À côté de la compagnie des Indes-Orientales florissait la compagnie des Indes-Occidentales. L’établissement de cette institution ne remonte qu’à 1621 : elle fut dissoute en 1674 et rétablie, par octroi des états-généraux, le 20 septembre de la même année. Cette société regardait du côté du Nouveau-Monde. La riche moisson que les découvertes des navigateurs faisaient éclore comme par enchantement dans les solitudes de l’Atlantique laissa tomber quelques gerbes entre les mains des vigoureux marins hollandais. Les principales colonies que possédait la compagnie des Indes-Occidentales étaient Surinam, Curaçao, Aruba et Bon-Aire. Les états de Zélande, auxquels la colonie de Surinam appartenait d’abord, en transportèrent la possession à la nouvelle société, qui, n’étant pas en état d’y envoyer elle-même tous les secours nécessaires, en céda un tiers aux magistrats d’Amsterdam et un autre tiers à M. d’Aarsen, seigneur de Sommelsdyk. Les productions de cette colonie étaient le sucre, le café, le cacao, le coton et l’indigo.

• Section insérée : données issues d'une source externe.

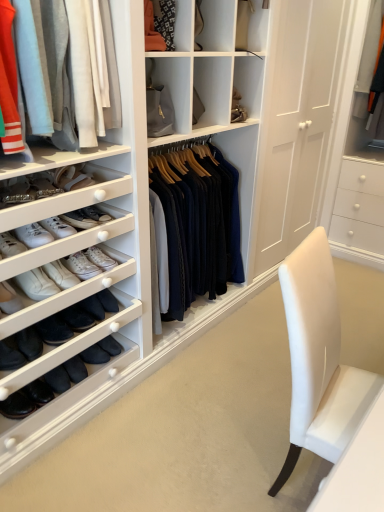
Question: Considering the relative sizes of light gray cotton pants at upper left and white leather sneakers at left in the image provided, is light gray cotton pants at upper left taller than white leather sneakers at left?

Choices:
 (A) yes
 (B) no

Answer: (A)

Question: Is light gray cotton pants at upper left bigger than white leather sneakers at left?

Choices:
 (A) no
 (B) yes

Answer: (B)

Question: From a real-world perspective, is light gray cotton pants at upper left on top of white leather sneakers at left?

Choices:
 (A) yes
 (B) no

Answer: (A)

Question: Is the position of light gray cotton pants at upper left less distant than that of white leather sneakers at left?

Choices:
 (A) yes
 (B) no

Answer: (A)

Question: Is light gray cotton pants at upper left aimed at white leather sneakers at left?

Choices:
 (A) yes
 (B) no

Answer: (B)

Question: From the image's perspective, is white leather sneakers at left located above or below light gray cotton pants at upper left?

Choices:
 (A) below
 (B) above

Answer: (A)

Question: Choose the correct answer: Is white leather sneakers at left inside light gray cotton pants at upper left or outside it?

Choices:
 (A) inside
 (B) outside

Answer: (B)

Question: Relative to light gray cotton pants at upper left, is white leather sneakers at left in front or behind?

Choices:
 (A) behind
 (B) front

Answer: (A)

Question: Visually, is white leather sneakers at left positioned to the left or to the right of light gray cotton pants at upper left?

Choices:
 (A) right
 (B) left

Answer: (B)

Question: From a real-world perspective, is light gray cotton pants at upper left physically located above or below white leather sneakers at left?

Choices:
 (A) above
 (B) below

Answer: (A)

Question: In terms of width, does light gray cotton pants at upper left look wider or thinner when compared to white leather sneakers at left?

Choices:
 (A) wide
 (B) thin

Answer: (A)

Question: Considering the positions of light gray cotton pants at upper left and white leather sneakers at left in the image, is light gray cotton pants at upper left bigger or smaller than white leather sneakers at left?

Choices:
 (A) big
 (B) small

Answer: (A)

Question: In terms of height, does light gray cotton pants at upper left look taller or shorter compared to white leather sneakers at left?

Choices:
 (A) short
 (B) tall

Answer: (B)

Question: Is white leather sneakers at left spatially inside matte orange fabric at upper center, or outside of it?

Choices:
 (A) outside
 (B) inside

Answer: (A)

Question: Considering the positions of white leather sneakers at left and matte orange fabric at upper center in the image, is white leather sneakers at left bigger or smaller than matte orange fabric at upper center?

Choices:
 (A) big
 (B) small

Answer: (B)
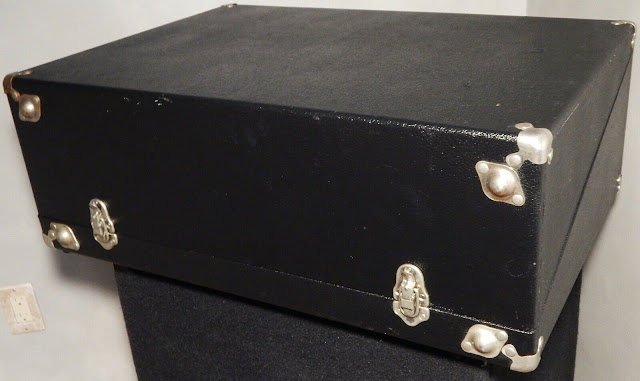
The width and height of the screenshot is (640, 381). Identify the location of right latch. click(406, 304).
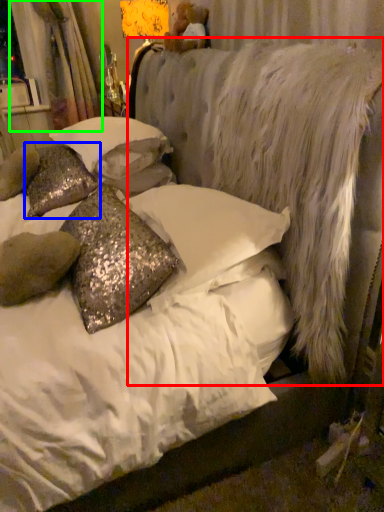
Question: Which is farther away from mattress (highlighted by a red box)? pillow (highlighted by a blue box) or curtain (highlighted by a green box)?

Choices:
 (A) pillow
 (B) curtain

Answer: (B)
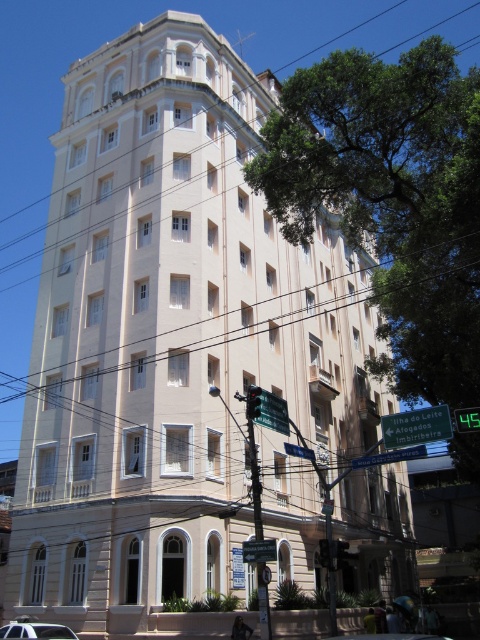
Question: Which point is closer to the camera?

Choices:
 (A) (7, 627)
 (B) (407, 424)
 (C) (434, 637)

Answer: (B)

Question: Which point is closer to the camera?

Choices:
 (A) (396, 634)
 (B) (361, 465)
 (C) (24, 627)

Answer: (B)

Question: Observing the image, what is the correct spatial positioning of metallic silver car at lower left in reference to metallic silver car at center?

Choices:
 (A) right
 (B) left

Answer: (B)

Question: Considering the real-world distances, which object is closest to the metallic silver car at center?

Choices:
 (A) green plastic street sign at center
 (B) green plastic sign at center

Answer: (A)

Question: Does green plastic sign at center have a larger size compared to green plastic street sign at center?

Choices:
 (A) yes
 (B) no

Answer: (B)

Outre ses établissemens en Amérique, la compagnie des Indes-Occidentales en possédait quelques autres en Afrique. Près du Cap-Vert, dans la petite île de Gorée, les forts de Goor et de Nassau lui étaient d’une grande importance pour protéger le commerce du Cap. Sur la côte d’Or, elle tenait Saint-George-de-las-Minas et Nassau, elle commandait les forts d’Achem, de Darmbo, d’Acaro, de Sanca et de Benden. Cette compagnie traitait avec les indigènes depuis la côte d’Or jusqu’à la région des Cafres, dans les royaumes d’Aden, de Bénin, de Congo et d’Angora[1]. Elle ne permettait à personne de trafiquer sur les côtes de l’Afrique. En Amérique, au contraire, la compagnie ne faisait presque point d’expéditions pour son compte ; elle autorisait tout le monde à pratiquer le commerce des Indes-Occidentales, pourvu qu’on lui payât certains droits ; mais tous les navires, sans exception, étaient obligés de revenir en Hollande avec leur cargaison de retour. La direction était partagée entre cinq chambres, dont l’administration était confiée à cinquante-sept directeurs. Les Espagnols appelaient la Hollande l’araignée des mers. La métaphore est juste, si l’on veut dire qu’avec un très petit

  1. Les principales marchandises qu’elle tirait de ces régions étaient de l’or, de l’ivoire, des cuirs, des gommes, du riz, et, il faut bien le dire, des esclaves.